Usually cameras had way more megapixels than what was needed for a TV.
Sony A7IV should have minimum 36 mp, 50 more likely.
And A9III 36/50 stacked sensor.
50mp is the new 24mp now.

3 years ago
Reply to  VinceVega

high MP sensors are reserved for non-photography-oriented professional uses, where more detail is necessary. they are not preferred for conventional photography because they introduce excessive detail and other issues like aliasing.

2 years ago
Reply to  VinceVega

Why would anyone need a 8K tv? Nobody will be able to tell the difference between that and a 4K TV unless your viewing distance is less than 1 metre or so.

3 years ago

For a7M4, I would not mind staying at 24MP if it is designed with an upgraded processing engine. It is ridiculous to just follow the resolution hype. There is a balance in everything. As a matter of fact, so many people find the subsequent size of the image file produced by yokes like a7RM3, not to mention a7RM4, a financial burden since it makes a ripple effect on the performance of the PC, USB and LAN. Staying at 24MP also helps Sony to differentiate the a7R range.

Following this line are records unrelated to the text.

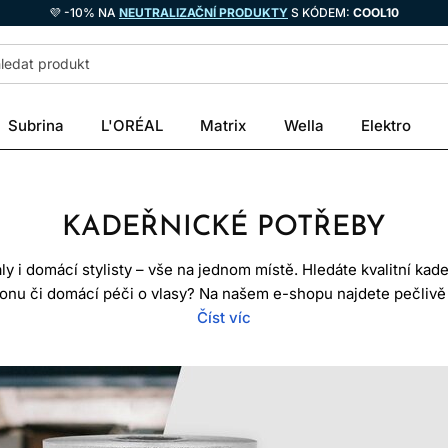
💜 -10% NA
NEUTRALIZAČNÍ PRODUKTY
S KÓDEM:
COOL10
Subrina
L'ORÉAL
Matrix
Wella
Elektro
KADEŘNICKÉ POTŘEBY
y i domácí stylisty – vše na jednom místě. Hledáte kvalitní kad
lonu či domácí péči o vlasy? Na našem e-shopu najdete pečlivě 
řnických nůžek, přes profesionální kadeřnické pomůcky, až po
Číst víc
kadeřnické salony.
deřníci, ale i studenti a nadšenci, kteří touží po kvalitních a f
 potřeby na stříhání, foukání, barvení, styling nebo péči o vlasy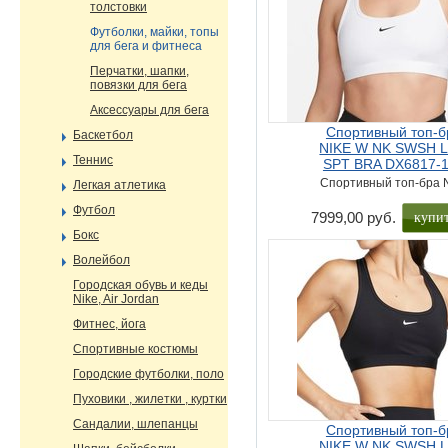
толстовки
Футболки, майки, топы
для бега и фитнеса
Перчатки, шапки,
повязки для бега
Аксессуары для бега
Спортивный топ-б
Баскетбол
NIKE W NK SWSH 
Теннис
SPT BRA DX6817-
Спортивный топ-бра 
Легкая атлетика
Футбол
купи
7999,00 руб.
Бокс
Волейбол
Городская обувь и кеды
Nike, Air Jordan
Фитнес, йога
Спортивные костюмы
Городские футболки, поло
Пуховики , жилетки , куртки
Сандалии, шлепанцы
Спортивный топ-б
NIKE W NK SWSH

Instead, these are the areas I hope that Sony addresses for the next generation:

  • Mode dial and exposure comp dial to be locked
  • Digital level gauge to be more accurate
  • Revamped menu system similar to a7SM3
  • Sensor dust removal system similar to a7SM3
  • Higher resolution of the EVF
  • Panorama photo shoot function past Play Memories
  • The colour of the focusing frame to stand out clearly instead of dark grey
  • The deeper grip similar to a7SM3
Denis RT
3 years ago

Minimum 30 MP’s, 4K 60 fps 10 bit and much better IBIS.

Daniel Julio
Daniel Julio
3 years ago

only only 60 p in 4k and 422 10 bits only only

Paul Blackshaw
Paul Blackshaw
3 years ago

The more megapixals the more memory and the larger the files.
Unless you intend to blow up your shots to poster size why do you need it?

2 years ago
Reply to  Paul Blackshaw

And the larger the sd cards and the hard disks that you have or you will have in the future. Higher megapixels allows you to crop more something very useful for portraits, wildlife, airshows or if you want to use aps-c lenses. Otherwise i see no reason to upgrade from A7 iii. People used to say the same things in the past with 16 mp’s cameras.